Mais da metade dos gols feitos pelas seleções da Noruega e do Marrocos até as oitavas de final desta Copa do Mundo foram marcados por jogadores que nasceram em outros países.

Quatro dos marroquinos que balançaram as redes são naturais da França ou da Espanha, enquanto apenas um dos noruegueses tem local de nascimento no exterior: o artilheiro Erling Haaland, com sete gols no Mundial.

A equipe que eliminou o Brasil e vai enfrentar os ingleses neste sábado (11) marcou 11 gols até aqui. Haaland tem como cidade natal justamente a britânica Leeds, onde seu pai jogava quando ele nasceu, em 2000.

Marrocos, que pegará a França nas quartas de final nesta quinta (9), segue logo atrás entre os times que mais anotaram gols com atletas nascidos fora. Dos dez totais, seis foram marcados pelo quarteto Ismael Saibari (3), Hakimi (1), Yassine (1) e Diop (1). Saibari e o capitão Hakimi têm naturalidade espanhola, e Yassine e Diop nasceram na própria França.

As informações são de um levantamento da Folha que considerou todos os 265 gols marcados até a fase de oitavas de final da Copa, excluídos os 13 registrados como contra pela Fifa (Federação Internacional de Futebol).

A base de dados utilizada é da Opta, empresa de estatísticas esportivas, e a análise não leva em conta detalhes de nacionalidade ou ascendência.

Aproximadamente 22% (58 gols) são de autoria de jogadores nascidos em países diferentes daqueles que defendem —número muito próximo à porcentagem de atletas cuja seleção difere de seus locais de origem (23%), o que confirma a tendência de globalização do futebol.

Segundo o levantamento, 6 das 13 seleções que mais marcaram gols na competição contam com esses artilheiros. Além de Noruega e Marrocos, México, Estados Unidos, Senegal e Suíça são bem representados por eles.

As outras sete são França, Argentina, Bélgica, Holanda, Inglaterra, Alemanha e Brasil. Todos os gols dessas equipes até aqui foram marcados por jogadores nascidos dentro do próprio território.

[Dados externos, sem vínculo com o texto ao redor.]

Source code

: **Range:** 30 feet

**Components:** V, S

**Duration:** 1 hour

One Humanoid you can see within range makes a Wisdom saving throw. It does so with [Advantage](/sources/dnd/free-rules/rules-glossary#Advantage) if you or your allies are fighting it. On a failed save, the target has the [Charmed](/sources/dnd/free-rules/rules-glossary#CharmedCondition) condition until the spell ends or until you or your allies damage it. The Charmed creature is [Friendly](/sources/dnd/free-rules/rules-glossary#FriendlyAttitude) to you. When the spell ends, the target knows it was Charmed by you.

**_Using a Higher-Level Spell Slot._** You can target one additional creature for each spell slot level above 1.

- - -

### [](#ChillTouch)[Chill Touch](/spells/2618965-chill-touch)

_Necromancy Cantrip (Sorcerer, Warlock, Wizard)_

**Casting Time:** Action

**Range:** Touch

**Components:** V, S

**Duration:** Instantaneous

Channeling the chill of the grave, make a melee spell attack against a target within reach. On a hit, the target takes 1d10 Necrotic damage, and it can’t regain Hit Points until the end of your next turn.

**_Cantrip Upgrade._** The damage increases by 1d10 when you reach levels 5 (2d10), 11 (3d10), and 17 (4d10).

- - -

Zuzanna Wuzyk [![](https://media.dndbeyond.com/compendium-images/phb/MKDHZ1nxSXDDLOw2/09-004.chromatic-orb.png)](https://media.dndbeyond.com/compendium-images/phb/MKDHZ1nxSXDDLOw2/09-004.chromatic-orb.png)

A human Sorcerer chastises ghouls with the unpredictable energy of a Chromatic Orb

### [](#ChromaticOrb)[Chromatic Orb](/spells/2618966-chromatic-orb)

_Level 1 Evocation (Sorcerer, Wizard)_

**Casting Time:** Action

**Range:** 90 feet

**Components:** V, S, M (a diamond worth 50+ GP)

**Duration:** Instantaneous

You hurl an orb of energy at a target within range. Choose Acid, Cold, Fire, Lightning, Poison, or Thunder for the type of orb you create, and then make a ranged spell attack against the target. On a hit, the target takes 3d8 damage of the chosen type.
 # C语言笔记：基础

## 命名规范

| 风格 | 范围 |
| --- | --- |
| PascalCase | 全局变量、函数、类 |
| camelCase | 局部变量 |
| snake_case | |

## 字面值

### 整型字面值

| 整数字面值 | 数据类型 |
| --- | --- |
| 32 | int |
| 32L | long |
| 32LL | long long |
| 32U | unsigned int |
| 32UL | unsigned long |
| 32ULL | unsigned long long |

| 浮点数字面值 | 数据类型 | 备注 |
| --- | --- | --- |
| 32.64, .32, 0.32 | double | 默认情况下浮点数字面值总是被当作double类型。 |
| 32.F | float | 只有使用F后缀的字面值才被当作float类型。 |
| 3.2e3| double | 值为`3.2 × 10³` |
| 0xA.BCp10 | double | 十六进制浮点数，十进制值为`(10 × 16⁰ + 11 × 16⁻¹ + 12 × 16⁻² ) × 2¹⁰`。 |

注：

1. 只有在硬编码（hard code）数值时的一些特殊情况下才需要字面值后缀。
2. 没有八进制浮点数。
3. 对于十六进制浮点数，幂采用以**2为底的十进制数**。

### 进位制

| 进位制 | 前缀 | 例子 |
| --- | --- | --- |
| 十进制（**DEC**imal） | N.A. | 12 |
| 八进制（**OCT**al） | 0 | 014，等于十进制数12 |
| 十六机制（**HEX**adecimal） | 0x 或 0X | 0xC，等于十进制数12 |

Dos dez gols anotados na campanha mexicana, metade foi da dupla Julián Quiñones, que nasceu na Colômbia, e Álvaro Fidalgo, nascido na Espanha. Quiñones foi o artilheiro da equipe, com quatro gols, enquanto Fidalgo fez um.

Os Estados Unidos marcaram nove vezes por conta própria. Quatro delas (44,4%) vieram dos pés de Giovanni Reyna, Sebastian Berhalter e Malik Tillman, que fez dois em cobranças de falta. Reyna e Berhalter são conterrâneos de Erling Haaland, e Tillman nasceu na Alemanha.

A seleção do Senegal fez dez gols, dos quais quatro foram marcados por jogadores nascidos em território francês: Pape Gueye (2), Ibrahim Mbaye (1) e Iliman Ndiaye (1).

A Suíça completa a lista, com dois de seus nove tentos marcados pelo centroavante Breel Embolo, que tem naturalidade camaronesa.

Berço dos artilheiros

Se por um lado os Bleus têm todos seus artilheiros nascidos dentro de suas fronteiras territoriais, por outro a França é o maior berço dos jogadores que defendem seleções distintas às de seus países de origem e fizeram gols nesta Copa do Mundo.

São dez os goleadores de outros times (Argélia, Costa do Marfim, Haiti, República Democrática do Congo, além de Marrocos e Senegal) nascidos em cidades francesas e responsáveis por 15 gols.

Na sequência vem a Holanda, com cinco atletas que marcaram por Cabo Verde, Curaçao, Gana e Tunísia, e depois Alemanha, Espanha e Inglaterra, com três jogadores cada uma.

O Brasil tem um único representante: Maurício, jogador do Palmeiras, nasceu em São Paulo e escolheu defender a seleção do Paraguai, pela qual marcou um gol neste Mundial.